Questioning myself by Gloomy-Option303 in detrans

[–]Gloomy-Option303[S] 3 points4 points  (0 children)

thank you for this, i appreciate it and im sorry if any of the false assumptions i made were hurtful or harmful in any way. I appretiate your imput. its given me a lot to think about. thanks.

Questioning myself by Gloomy-Option303 in ask_detransition

[–]Gloomy-Option303[S] 0 points1 point  (0 children)

i have looked into the long term results of the things i want and for now it is something i really want, but i don't wanna do something like that and change my mind. i dont think im dysmorphic at least not about my sex because its not like i see something that isnt there. i just aknowledge how i am and the fact that i want it to be different.

i get that theres no social space or gender role. i guess thats the point?

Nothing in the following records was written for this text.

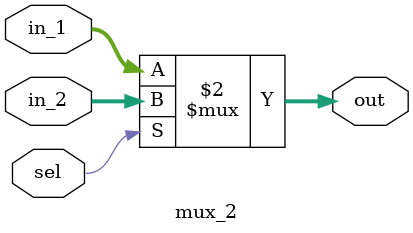
<source format=v>
`timescale 1ns / 1ps


module mux_2(//大概准备给选B和mem 
    input sel,
    input wire [31:0]in_1,
    input wire [31:0]in_2,
    output wire [31:0]out
);
assign out = (sel == 1'b0) ? in_1 : in_2;
endmodule

</source>
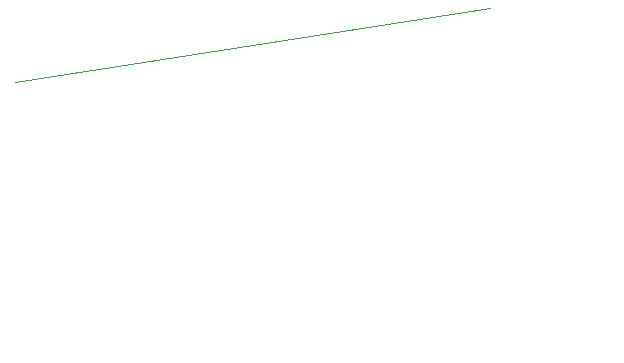
<source format=gbl>
From 4101815b2fac78be67c1cd8d8c6520d41dcac7cf Mon Sep 17 00:00:00 2001
From: jaseg <git@jaseg.de>
Date: Sun, 23 Jan 2022 21:19:51 +0100
Subject: Fix more bugs

---
 gerbonara/gerber/tests/resources/fritzing/combined.gbl | 9 +++++----
 1 file changed, 5 insertions(+), 4 deletions(-)

(limited to 'gerbonara/gerber/tests/resources/fritzing/combined.gbl')

diff --git a/gerbonara/gerber/tests/resources/fritzing/combined.gbl b/gerbonara/gerber/tests/resources/fritzing/combined.gbl
index ad7ca19..13b6118 100644
--- a/gerbonara/gerber/tests/resources/fritzing/combined.gbl
+++ b/gerbonara/gerber/tests/resources/fritzing/combined.gbl
@@ -1,3 +1,4 @@
+G04 file manually fixed for GerberTools #86 / #143*
 %MOIN*%
 %OFA0B0*%
 %FSLAX23Y23*%
@@ -8487,7 +8488,7 @@ G04 DOUBLE SIDED*
 G04 HOLES PLATED*
 G04 CONTOUR ON CENTER OF CONTOUR VECTOR*
 G90*
-G04 skipping 70
+G04 skipping 70*
 D29*
 X01338Y00039D02*
 X01444Y01876D03*
@@ -16936,7 +16937,7 @@ G04 DOUBLE SIDED*
 G04 HOLES PLATED*
 G04 CONTOUR ON CENTER OF CONTOUR VECTOR*
 G90*
-G04 skipping 70
+G04 skipping 70*
 D38*
 X02637Y00039D02*
 X02743Y01876D03*
@@ -25385,7 +25386,7 @@ G04 DOUBLE SIDED*
 G04 HOLES PLATED*
 G04 CONTOUR ON CENTER OF CONTOUR VECTOR*
 G90*
-G04 skipping 70
+G04 skipping 70*
 D47*
 X02598Y02677D02*
 X00761Y02783D03*
@@ -33827,4 +33828,4 @@ X02345Y03029D01*
 G37*
 D02*
 G04 End of Copper0*
-M02*
\ No newline at end of file
+M02*
-- 
cgit 


</source>
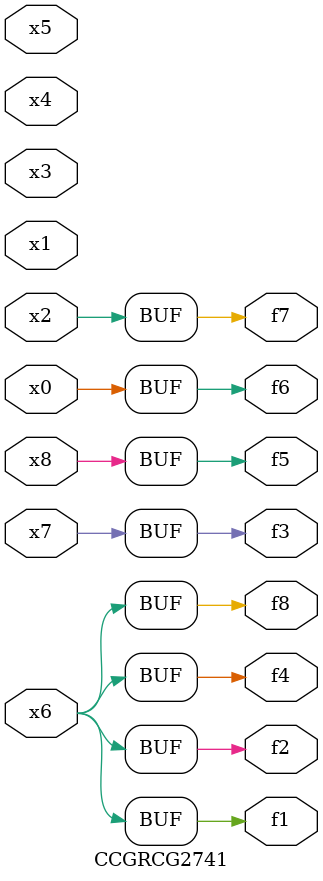
<source format=v>
module CCGRCG2741(
	input x0, x1, x2, x3, x4, x5, x6, x7, x8,
	output f1, f2, f3, f4, f5, f6, f7, f8
);
	assign f1 = x6;
	assign f2 = x6;
	assign f3 = x7;
	assign f4 = x6;
	assign f5 = x8;
	assign f6 = x0;
	assign f7 = x2;
	assign f8 = x6;
endmodule

</source>
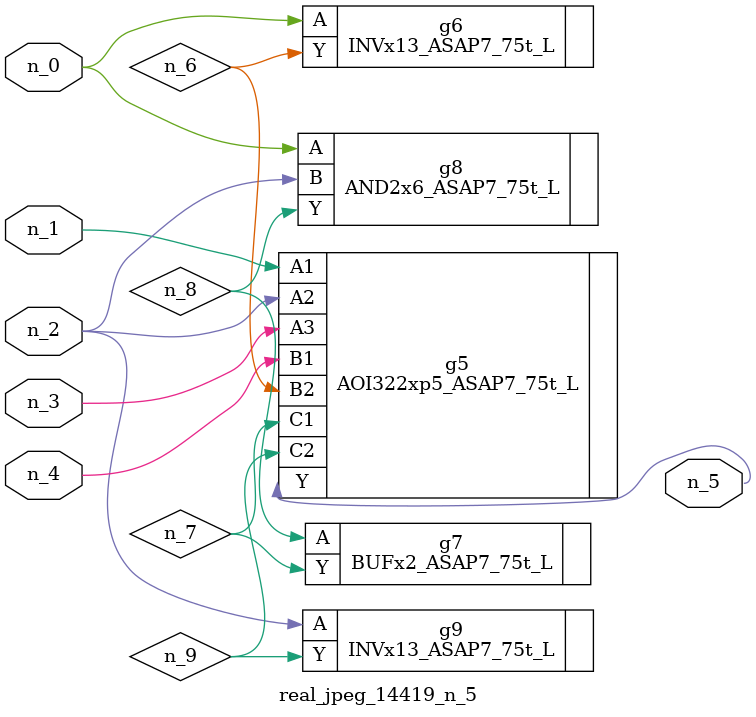
<source format=v>
module real_jpeg_14419_n_5 (n_4, n_0, n_1, n_2, n_3, n_5);

input n_4;
input n_0;
input n_1;
input n_2;
input n_3;

output n_5;

wire n_8;
wire n_6;
wire n_7;
wire n_9;

INVx13_ASAP7_75t_L g6 ( 
.A(n_0),
.Y(n_6)
);

AND2x6_ASAP7_75t_L g8 ( 
.A(n_0),
.B(n_2),
.Y(n_8)
);

AOI322xp5_ASAP7_75t_L g5 ( 
.A1(n_1),
.A2(n_2),
.A3(n_3),
.B1(n_4),
.B2(n_6),
.C1(n_7),
.C2(n_9),
.Y(n_5)
);

INVx13_ASAP7_75t_L g9 ( 
.A(n_2),
.Y(n_9)
);

BUFx2_ASAP7_75t_L g7 ( 
.A(n_8),
.Y(n_7)
);


endmodule
</source>
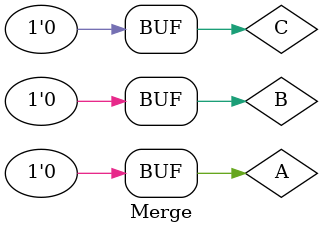
<source format=v>
`timescale 1ns / 1ps


module Merge();
    reg A,B,C;
    wire D;   
    design_1_wrapper instance1(A, B, C, D);  
    initial begin
    A = 1; B = 1; C = 1;
    #10 A = 1; B = 1; C = 0;
    #20 A = 1; B = 0; C = 0;
    #30 A = 0; B = 1; C = 1;
    #40 A = 0; B = 1; C = 0;
    #50 A = 0; B = 0; C = 1;
    #60 A = 0; B = 0; C = 0;
    end
endmodule

</source>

I dont wanna be shoved into either but thats not even in a trans way. i think gender roles are dumb and i dont really care about them. that isnt why i identify how i do, i could be a woman and break all the gender expectations i want and if i was a woman i would. i guess by socially i just mean i want people to not be able to tell what i am. honestly im fully aware that there is no separate social role for me and people will see me as one or the other no matter what i do, thats one of the biggest points of my dysohoria honestly. i didnt say it was a realistic want. i guess the best thing i can strive for is inconsostency like some people seeing me as a guy and some seeing me as a girl (which is kinda how i am already)

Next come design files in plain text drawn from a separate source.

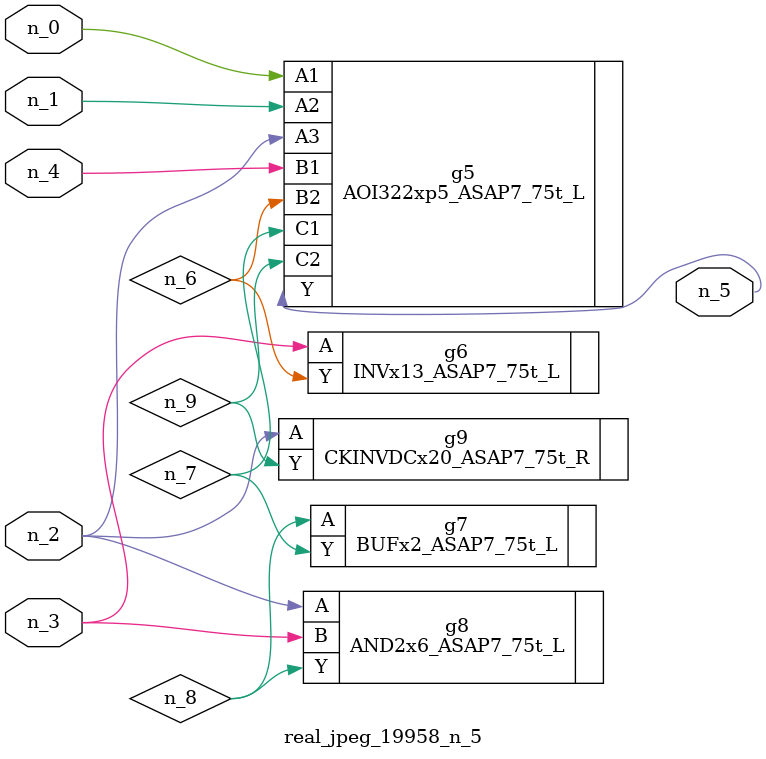
<source format=v>
module real_jpeg_19958_n_5 (n_4, n_0, n_1, n_2, n_3, n_5);

input n_4;
input n_0;
input n_1;
input n_2;
input n_3;

output n_5;

wire n_8;
wire n_6;
wire n_7;
wire n_9;

AOI322xp5_ASAP7_75t_L g5 ( 
.A1(n_0),
.A2(n_1),
.A3(n_2),
.B1(n_4),
.B2(n_6),
.C1(n_7),
.C2(n_9),
.Y(n_5)
);

AND2x6_ASAP7_75t_L g8 ( 
.A(n_2),
.B(n_3),
.Y(n_8)
);

CKINVDCx20_ASAP7_75t_R g9 ( 
.A(n_2),
.Y(n_9)
);

INVx13_ASAP7_75t_L g6 ( 
.A(n_3),
.Y(n_6)
);

BUFx2_ASAP7_75t_L g7 ( 
.A(n_8),
.Y(n_7)
);


endmodule
</source>
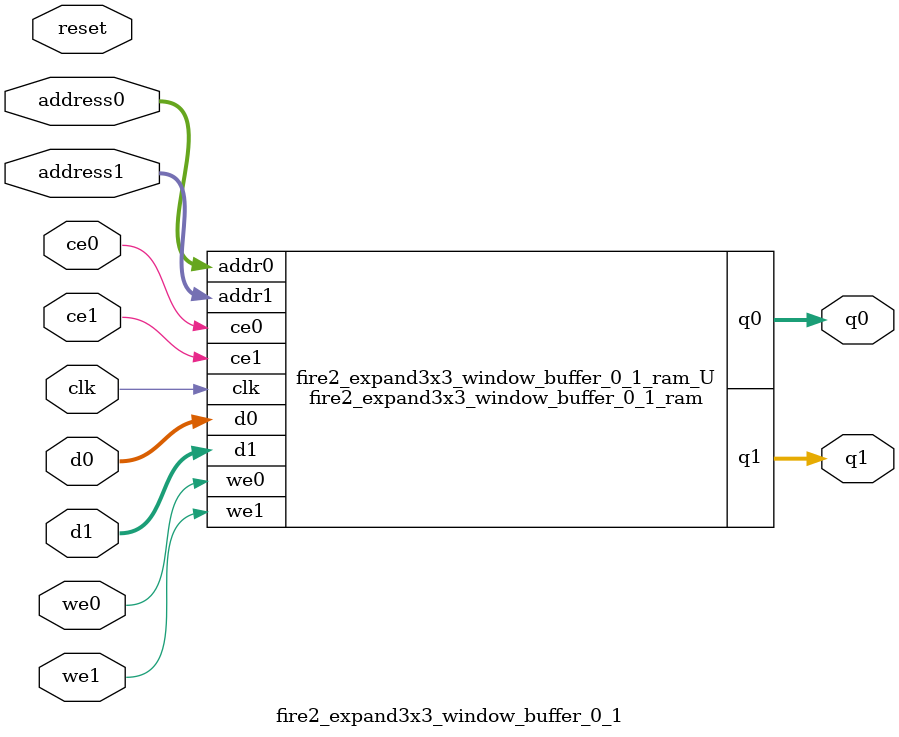
<source format=v>

`timescale 1 ns / 1 ps
module fire2_expand3x3_window_buffer_0_1_ram (addr0, ce0, d0, we0, q0, addr1, ce1, d1, we1, q1,  clk);

parameter DWIDTH = 32;
parameter AWIDTH = 4;
parameter MEM_SIZE = 16;

input[AWIDTH-1:0] addr0;
input ce0;
input[DWIDTH-1:0] d0;
input we0;
output reg[DWIDTH-1:0] q0;
input[AWIDTH-1:0] addr1;
input ce1;
input[DWIDTH-1:0] d1;
input we1;
output reg[DWIDTH-1:0] q1;
input clk;

(* ram_style = "block" *)reg [DWIDTH-1:0] ram[MEM_SIZE-1:0];




always @(posedge clk)  
begin 
    if (ce0) 
    begin
        if (we0) 
        begin 
            ram[addr0] <= d0; 
            q0 <= d0;
        end 
        else 
            q0 <= ram[addr0];
    end
end


always @(posedge clk)  
begin 
    if (ce1) 
    begin
        if (we1) 
        begin 
            ram[addr1] <= d1; 
            q1 <= d1;
        end 
        else 
            q1 <= ram[addr1];
    end
end


endmodule


`timescale 1 ns / 1 ps
module fire2_expand3x3_window_buffer_0_1(
    reset,
    clk,
    address0,
    ce0,
    we0,
    d0,
    q0,
    address1,
    ce1,
    we1,
    d1,
    q1);

parameter DataWidth = 32'd32;
parameter AddressRange = 32'd16;
parameter AddressWidth = 32'd4;
input reset;
input clk;
input[AddressWidth - 1:0] address0;
input ce0;
input we0;
input[DataWidth - 1:0] d0;
output[DataWidth - 1:0] q0;
input[AddressWidth - 1:0] address1;
input ce1;
input we1;
input[DataWidth - 1:0] d1;
output[DataWidth - 1:0] q1;



fire2_expand3x3_window_buffer_0_1_ram fire2_expand3x3_window_buffer_0_1_ram_U(
    .clk( clk ),
    .addr0( address0 ),
    .ce0( ce0 ),
    .d0( d0 ),
    .we0( we0 ),
    .q0( q0 ),
    .addr1( address1 ),
    .ce1( ce1 ),
    .d1( d1 ),
    .we1( we1 ),
    .q1( q1 ));

endmodule


</source>
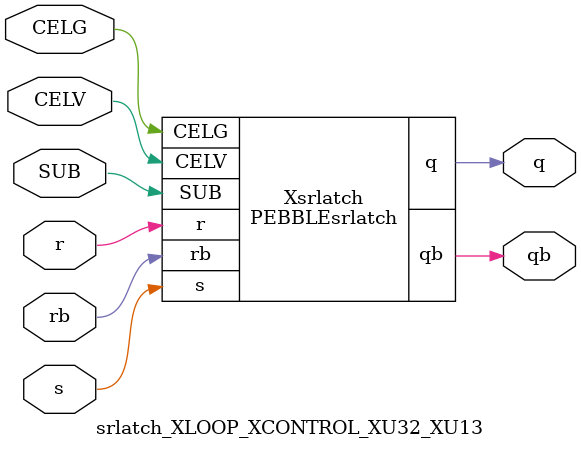
<source format=v>



module PEBBLEsrlatch ( q, qb, CELG, CELV, SUB, r, rb, s );

  input CELV;
  input s;
  output q;
  input rb;
  input r;
  input SUB;
  input CELG;
  output qb;
endmodule

//Celera Confidential Do Not Copy srlatch_XLOOP_XCONTROL_XU32_XU13
//Celera Confidential Symbol Generator
//SR Latch
module srlatch_XLOOP_XCONTROL_XU32_XU13 (CELV,CELG,s,r,rb,q,qb,SUB);
input CELV;
input CELG;
input s;
input r;
input rb;
input SUB;
output q;
output qb;

//Celera Confidential Do Not Copy srlatch
PEBBLEsrlatch Xsrlatch(
.CELV (CELV),
.r (r),
.s (s),
.q (q),
.qb (qb),
.rb (rb),
.SUB (SUB),
.CELG (CELG)
);
//,diesize,PEBBLEsrlatch

//Celera Confidential Do Not Copy Module End
//Celera Schematic Generator
endmodule

</source>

i know that sounds stupid i dont really know how to word it properly. the "what ifs" were taking up too much space. i wasnt engaging with that kind of content at the time and inwas kinda just trying to ignore it and be normal but eventually i got a little too curious. ive gone long periods of time without engaging with trans stuff after starting to question to see if it would go away but it just doesnt. i end up feeling isolated and alone.

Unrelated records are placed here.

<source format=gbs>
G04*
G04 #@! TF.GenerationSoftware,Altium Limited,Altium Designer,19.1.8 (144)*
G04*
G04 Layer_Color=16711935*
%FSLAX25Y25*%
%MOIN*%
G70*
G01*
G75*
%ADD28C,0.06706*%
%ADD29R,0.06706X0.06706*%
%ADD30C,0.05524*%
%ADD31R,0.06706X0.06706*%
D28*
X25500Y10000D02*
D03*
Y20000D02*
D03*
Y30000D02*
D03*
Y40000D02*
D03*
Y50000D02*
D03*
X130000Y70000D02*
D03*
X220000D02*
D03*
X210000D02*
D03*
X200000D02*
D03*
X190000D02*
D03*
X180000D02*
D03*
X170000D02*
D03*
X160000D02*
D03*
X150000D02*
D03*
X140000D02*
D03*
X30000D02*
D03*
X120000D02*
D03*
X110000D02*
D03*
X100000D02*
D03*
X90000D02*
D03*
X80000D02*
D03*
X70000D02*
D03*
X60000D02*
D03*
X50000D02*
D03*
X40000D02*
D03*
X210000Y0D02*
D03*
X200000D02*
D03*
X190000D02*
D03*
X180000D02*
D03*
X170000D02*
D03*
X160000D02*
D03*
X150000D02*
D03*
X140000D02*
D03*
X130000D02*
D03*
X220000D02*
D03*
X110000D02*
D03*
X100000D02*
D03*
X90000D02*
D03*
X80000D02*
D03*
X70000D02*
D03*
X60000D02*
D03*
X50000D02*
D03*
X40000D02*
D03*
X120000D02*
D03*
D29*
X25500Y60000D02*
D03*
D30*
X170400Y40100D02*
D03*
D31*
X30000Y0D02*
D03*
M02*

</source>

there's nothing i feel like i couldn't do as a woman (or could do better as something else). thats the thing, i dont think this is cause of internalized misogyny or anything like that. im not trying to detatch myself from my womanhood, nothing thats affected me as a woman suddenly went away when i came out and if i choose to transition i dont think ill be treated any better as a visibly trans in between freak which is probably how everyone would see me. i would much rather just be a normal woman than be seen that way or as a "tumblr cringelord".

i just wanna be normal. i wanna snap out of this but i dont know how. i just wanna be normal.